-- Data for the task follows --
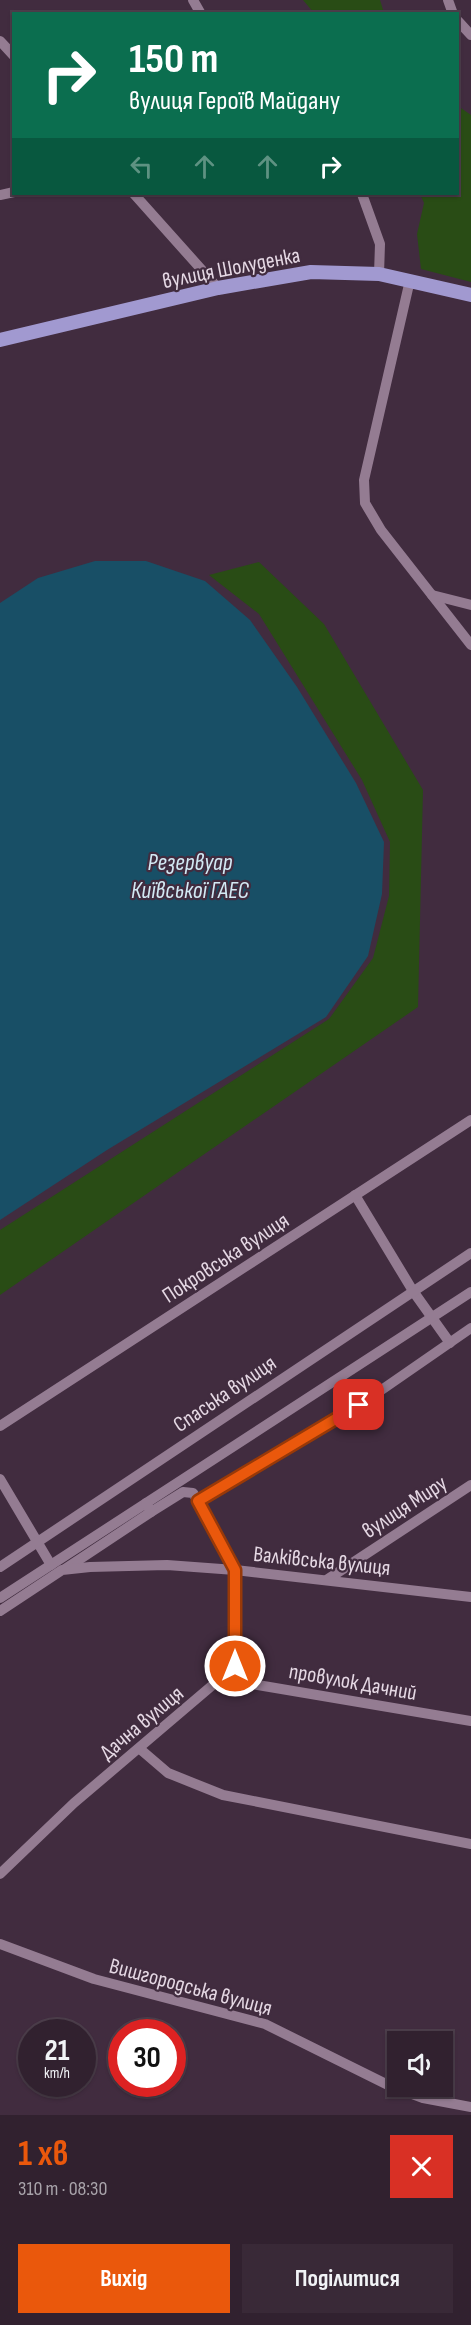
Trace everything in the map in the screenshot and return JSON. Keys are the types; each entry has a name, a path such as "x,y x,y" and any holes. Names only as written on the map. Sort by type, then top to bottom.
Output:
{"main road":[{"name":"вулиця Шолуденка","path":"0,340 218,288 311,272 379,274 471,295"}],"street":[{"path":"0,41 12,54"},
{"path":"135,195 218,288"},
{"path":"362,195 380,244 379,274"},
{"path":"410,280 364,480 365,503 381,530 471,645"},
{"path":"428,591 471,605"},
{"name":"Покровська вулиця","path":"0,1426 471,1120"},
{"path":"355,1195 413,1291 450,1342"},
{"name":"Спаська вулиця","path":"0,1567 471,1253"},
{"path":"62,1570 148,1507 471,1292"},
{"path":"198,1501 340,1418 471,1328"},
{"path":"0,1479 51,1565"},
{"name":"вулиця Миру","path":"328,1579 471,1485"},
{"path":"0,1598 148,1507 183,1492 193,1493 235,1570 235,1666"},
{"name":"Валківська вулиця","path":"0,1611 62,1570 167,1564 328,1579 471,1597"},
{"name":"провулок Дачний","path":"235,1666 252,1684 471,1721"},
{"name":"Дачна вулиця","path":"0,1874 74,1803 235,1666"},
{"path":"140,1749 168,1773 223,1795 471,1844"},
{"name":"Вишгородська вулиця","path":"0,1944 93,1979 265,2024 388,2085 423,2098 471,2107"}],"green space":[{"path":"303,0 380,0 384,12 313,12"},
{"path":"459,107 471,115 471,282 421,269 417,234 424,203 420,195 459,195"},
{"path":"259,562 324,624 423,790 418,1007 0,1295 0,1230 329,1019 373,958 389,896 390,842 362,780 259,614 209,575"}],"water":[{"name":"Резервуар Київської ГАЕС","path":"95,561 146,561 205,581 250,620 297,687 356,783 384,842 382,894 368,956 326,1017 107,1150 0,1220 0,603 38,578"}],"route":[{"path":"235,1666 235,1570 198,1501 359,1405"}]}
-- Data for the task concluded --
** Exercise objective **
Return every line above word for word, minus images.

** Task answer **
Trace everything in the map in the screenshot and return JSON. Keys are the types; each entry has a name, a path such as "x,y x,y" and any holes. Names only as written on the map. Sort by type, then top to bottom.
Output:
{"main road":[{"name":"вулиця Шолуденка","path":"0,340 218,288 311,272 379,274 471,295"}],"street":[{"path":"0,41 12,54"},
{"path":"135,195 218,288"},
{"path":"362,195 380,244 379,274"},
{"path":"410,280 364,480 365,503 381,530 471,645"},
{"path":"428,591 471,605"},
{"name":"Покровська вулиця","path":"0,1426 471,1120"},
{"path":"355,1195 413,1291 450,1342"},
{"name":"Спаська вулиця","path":"0,1567 471,1253"},
{"path":"62,1570 148,1507 471,1292"},
{"path":"198,1501 340,1418 471,1328"},
{"path":"0,1479 51,1565"},
{"name":"вулиця Миру","path":"328,1579 471,1485"},
{"path":"0,1598 148,1507 183,1492 193,1493 235,1570 235,1666"},
{"name":"Валківська вулиця","path":"0,1611 62,1570 167,1564 328,1579 471,1597"},
{"name":"провулок Дачний","path":"235,1666 252,1684 471,1721"},
{"name":"Дачна вулиця","path":"0,1874 74,1803 235,1666"},
{"path":"140,1749 168,1773 223,1795 471,1844"},
{"name":"Вишгородська вулиця","path":"0,1944 93,1979 265,2024 388,2085 423,2098 471,2107"}],"green space":[{"path":"303,0 380,0 384,12 313,12"},
{"path":"459,107 471,115 471,282 421,269 417,234 424,203 420,195 459,195"},
{"path":"259,562 324,624 423,790 418,1007 0,1295 0,1230 329,1019 373,958 389,896 390,842 362,780 259,614 209,575"}],"water":[{"name":"Резервуар Київської ГАЕС","path":"95,561 146,561 205,581 250,620 297,687 356,783 384,842 382,894 368,956 326,1017 107,1150 0,1220 0,603 38,578"}],"route":[{"path":"235,1666 235,1570 198,1501 359,1405"}]}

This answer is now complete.